Hollow Earth
Pye Corner Audio
Le chroniqueur musical doit-il être considéré comme un écrivain frustré ? Un scribouillard relégué en 4e division moldave ? Un postillon de Guillaume Musso ? Sans tomber dans cette dernière extrémité, quiconque s’est essayé à l’art littéraire connaît la frustration engendrée par l’écriture : les phrases supprimées, les blocages, le choix bancal et approximatif des mots, les tournures de phrases hasardeuses. Pour ma part, j’aurais grandement aimé avoir le temps et surtout le don d’écrire de la SF avec ce qu’il faut du style de Alain Damasio, un côté épique à la Isaac Asimov allié à l’inventivité de Philip K. Dick. Manque de pot, on en est loin, alors je vous parle de musique.

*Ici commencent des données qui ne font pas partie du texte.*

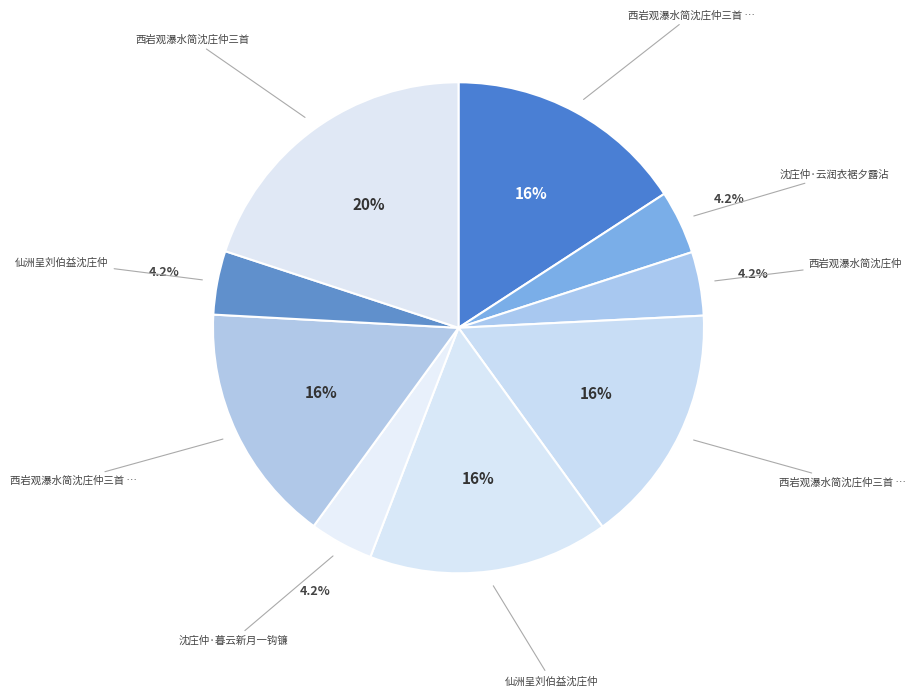

How many segments does this pie chart have?

9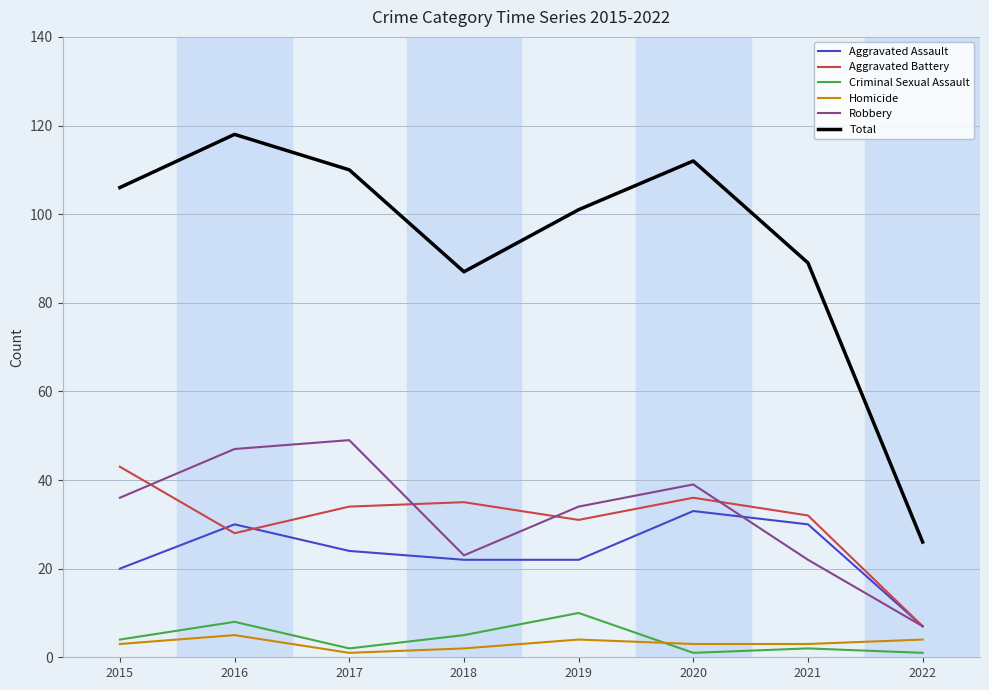

Which series has the widest spread of values?

Total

Si de manière hypothétique vous aviez du subir ma grande œuvre de Space Opera, il est certain qu’elle aurait pu avoir pour bande-originale Hollow Earth de Pye Corner Audio. Dans ce monde bâti par Martin Jenkins à grands renforts de claviers analogiques 80’s, il est certain que mes robots humanoïdes auraient trouvé leur bonheur dans le plus pur respect des lois de la Robotique. C’est également sur « Descent » que mon héros aurait parcouru la ville à la recherche de ses ennemis, avec toute la classe de Rick Deckard. À quelques encablures de là, une navette à propulsion plasma se serait délicatement posée sur le sol de Mars sur le vaporeux «Imprisoned Splendour », tandis que -SPOILER ALERT- mon héros aurait trouvé la mort de la main d’un Extros sur les échos lointains et angoissants de «The Hidden City ». Vous l’aurez compris, vous avez évité une des plus grosses purges de la littérature de science-fiction.

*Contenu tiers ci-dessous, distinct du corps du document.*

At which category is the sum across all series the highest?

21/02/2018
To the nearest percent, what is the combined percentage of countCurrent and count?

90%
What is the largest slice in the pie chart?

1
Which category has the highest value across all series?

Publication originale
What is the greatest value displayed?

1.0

Ce qui reste néanmoins sûr, c’est la puissance cinématographique qui se dégage de ce nouvel album de Pye Corner Audio. Dans une débauche de claviers dignes de John Carpenter ou de Legowelt, le producteur britannique déploie de nouveau un décorum dans la droite lignée des ambiances d'un Stasis de 2016 qui recelait déjà cet univers SF rétro. Entre vrai travail de production et hommage à l’univers de la SF à l’ancienne, c’est sur cette corde plus que raide qu’ « Hollow Earth » tire toute sa virtuosité. Sans jamais tomber dans une sorte de pastiche comme peuvent le faire (à merveille) Zombie Zombie, PCA se réapproprie les codes du genre rétro-futuriste pour nous faire voyager en vitesse supraluminique pendant une petite heure.
À défaut d’avoir découvert le nouveau Dan Simmons en lisant cette chronique, vous pourrez au moins vous targuer d’avoir découvert un excellent album de musique électronique. Mission accomplie, on rentre à la base.